Task to complete: In the clustering code below, what is the default value of `metric` in `ClusteringConfig`?

*** Extract ***

Files

154 lines
5.8 KiB
Python

"""Base classes for clustering strategies in the hybrid search pipeline.
This module defines the abstract base class for clustering strategies used
in the staged hybrid search pipeline. Strategies cluster search results
based on their embeddings and select representative results from each cluster.
"""
from __future__ import annotations
from abc import ABC, abstractmethod
from dataclasses import dataclass, field
from typing import TYPE_CHECKING, List, Optional
if TYPE_CHECKING:
import numpy as np
from codexlens.entities import SearchResult
@dataclass
class ClusteringConfig:
"""Configuration parameters for clustering strategies.
Attributes:
min_cluster_size: Minimum number of results to form a cluster.
HDBSCAN default is 5, but for search results 2-3 is often better.
min_samples: Number of samples in a neighborhood for a point to be
considered a core point. Lower values allow more clusters.
metric: Distance metric for clustering. Common options:
- 'euclidean': Standard L2 distance
- 'cosine': Cosine distance (1 - cosine_similarity)
- 'manhattan': L1 distance
cluster_selection_epsilon: Distance threshold for cluster selection.
Results within this distance may be merged into the same cluster.
allow_single_cluster: If True, allow all results to form one cluster.
Useful when results are very similar.
prediction_data: If True, generate prediction data for new points.
"""
min_cluster_size: int = 3
min_samples: int = 2
metric: str = "cosine"
cluster_selection_epsilon: float = 0.0
allow_single_cluster: bool = True
prediction_data: bool = False
def __post_init__(self) -> None:
"""Validate configuration parameters."""
if self.min_cluster_size < 2:
raise ValueError("min_cluster_size must be >= 2")

*** End of Extract ***
*** Given entries ***

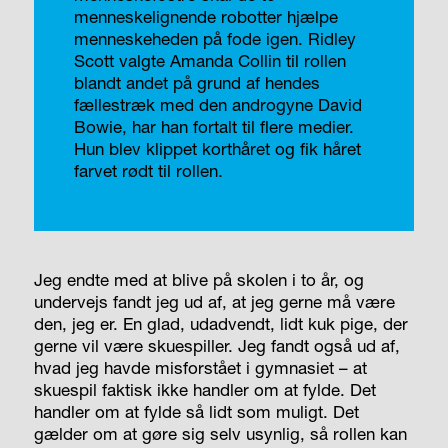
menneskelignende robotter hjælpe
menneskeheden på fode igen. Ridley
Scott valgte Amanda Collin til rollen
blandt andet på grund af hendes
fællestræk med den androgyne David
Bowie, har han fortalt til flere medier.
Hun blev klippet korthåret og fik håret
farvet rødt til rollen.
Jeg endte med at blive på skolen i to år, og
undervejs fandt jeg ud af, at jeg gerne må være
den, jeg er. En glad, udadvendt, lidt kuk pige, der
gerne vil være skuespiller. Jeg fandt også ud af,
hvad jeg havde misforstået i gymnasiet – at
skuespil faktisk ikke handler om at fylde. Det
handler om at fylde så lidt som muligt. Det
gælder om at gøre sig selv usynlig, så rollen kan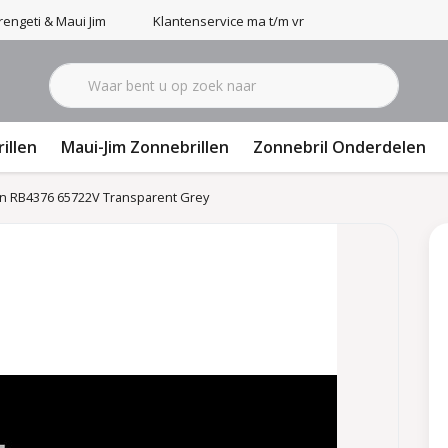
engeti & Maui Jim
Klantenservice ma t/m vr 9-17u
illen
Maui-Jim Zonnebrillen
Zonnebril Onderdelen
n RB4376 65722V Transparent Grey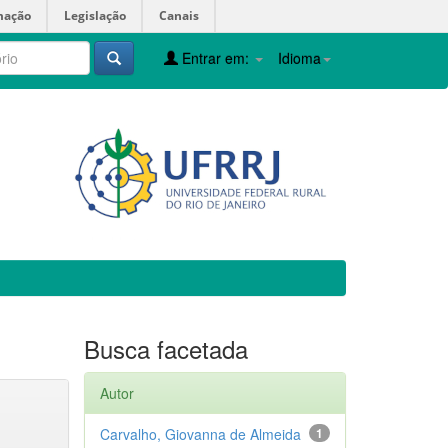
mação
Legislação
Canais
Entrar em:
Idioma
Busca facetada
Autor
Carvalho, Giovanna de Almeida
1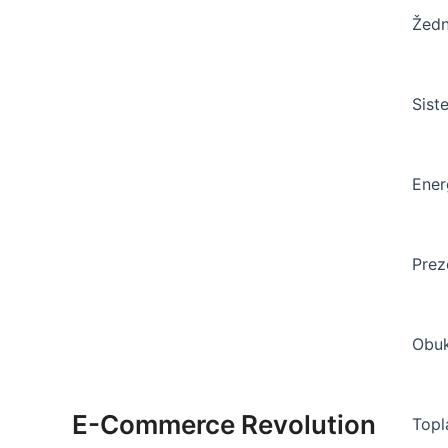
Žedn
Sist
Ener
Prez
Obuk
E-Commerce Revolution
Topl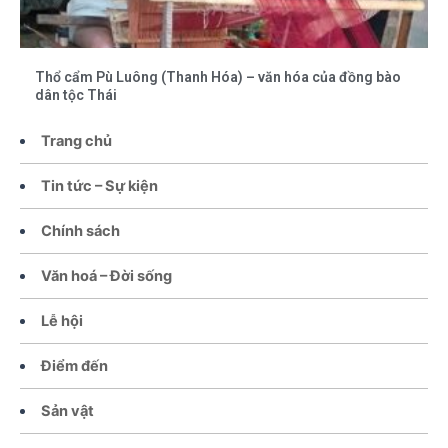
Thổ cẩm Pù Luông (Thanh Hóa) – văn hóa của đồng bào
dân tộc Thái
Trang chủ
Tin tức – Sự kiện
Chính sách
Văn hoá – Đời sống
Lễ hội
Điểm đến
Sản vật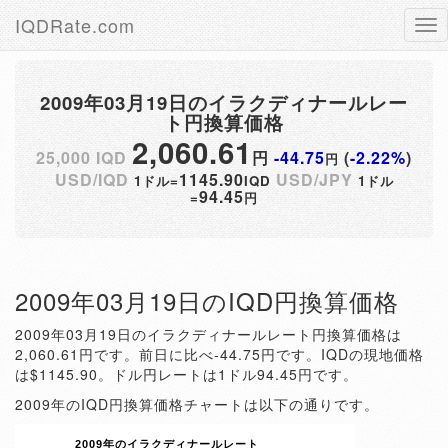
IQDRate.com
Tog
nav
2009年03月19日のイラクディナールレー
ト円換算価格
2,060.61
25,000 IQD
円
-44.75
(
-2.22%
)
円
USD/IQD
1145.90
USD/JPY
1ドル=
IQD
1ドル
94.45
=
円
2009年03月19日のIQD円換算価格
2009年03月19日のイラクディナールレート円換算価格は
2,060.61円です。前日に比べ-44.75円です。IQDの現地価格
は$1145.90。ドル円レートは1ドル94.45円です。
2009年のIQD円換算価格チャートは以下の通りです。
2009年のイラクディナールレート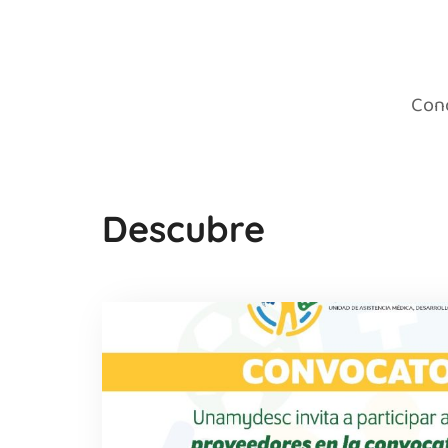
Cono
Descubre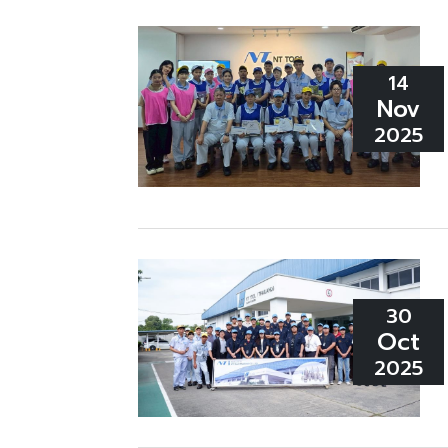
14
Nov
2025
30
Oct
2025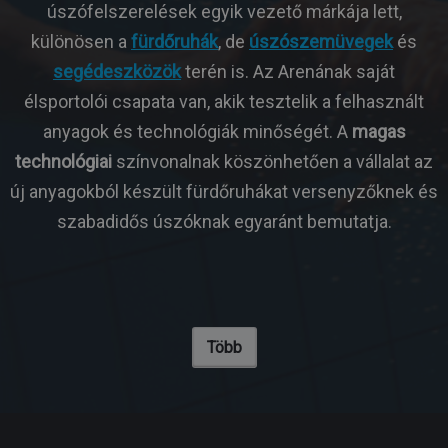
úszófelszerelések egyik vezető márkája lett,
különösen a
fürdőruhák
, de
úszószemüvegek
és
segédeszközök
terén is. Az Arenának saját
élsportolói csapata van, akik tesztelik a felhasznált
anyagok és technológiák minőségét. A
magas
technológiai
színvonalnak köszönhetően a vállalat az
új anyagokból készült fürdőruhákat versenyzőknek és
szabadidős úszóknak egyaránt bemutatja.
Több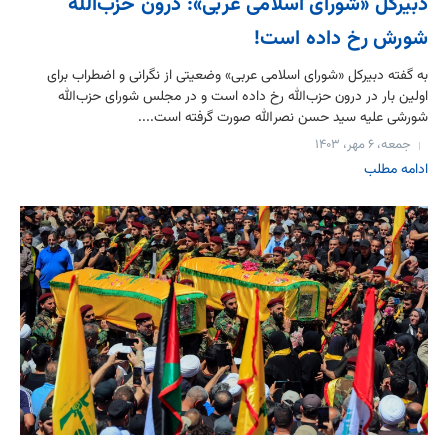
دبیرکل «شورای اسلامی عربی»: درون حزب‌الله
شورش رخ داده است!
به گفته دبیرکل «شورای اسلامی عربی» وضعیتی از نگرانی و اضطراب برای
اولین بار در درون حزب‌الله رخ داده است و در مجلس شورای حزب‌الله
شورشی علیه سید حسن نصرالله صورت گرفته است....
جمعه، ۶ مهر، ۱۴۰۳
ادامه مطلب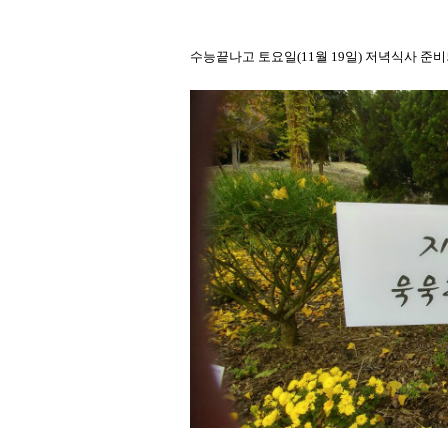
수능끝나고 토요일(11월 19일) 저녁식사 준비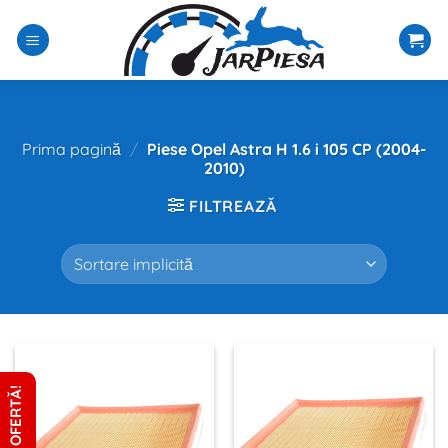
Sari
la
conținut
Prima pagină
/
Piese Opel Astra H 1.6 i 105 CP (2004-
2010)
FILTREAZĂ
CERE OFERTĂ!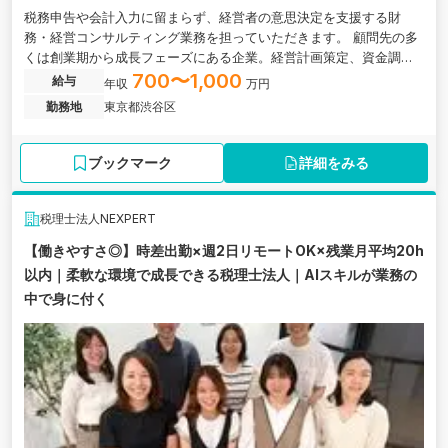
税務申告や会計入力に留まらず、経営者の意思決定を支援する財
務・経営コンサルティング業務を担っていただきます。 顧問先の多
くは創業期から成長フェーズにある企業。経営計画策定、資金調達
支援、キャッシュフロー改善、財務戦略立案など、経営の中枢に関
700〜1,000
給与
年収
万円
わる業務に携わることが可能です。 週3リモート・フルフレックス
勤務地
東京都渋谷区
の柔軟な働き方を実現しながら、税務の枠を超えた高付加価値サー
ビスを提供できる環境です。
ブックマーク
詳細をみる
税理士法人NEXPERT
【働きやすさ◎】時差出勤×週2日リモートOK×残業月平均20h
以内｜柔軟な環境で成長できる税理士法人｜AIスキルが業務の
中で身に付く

*** End of Given entries ***

Output below: "cosine"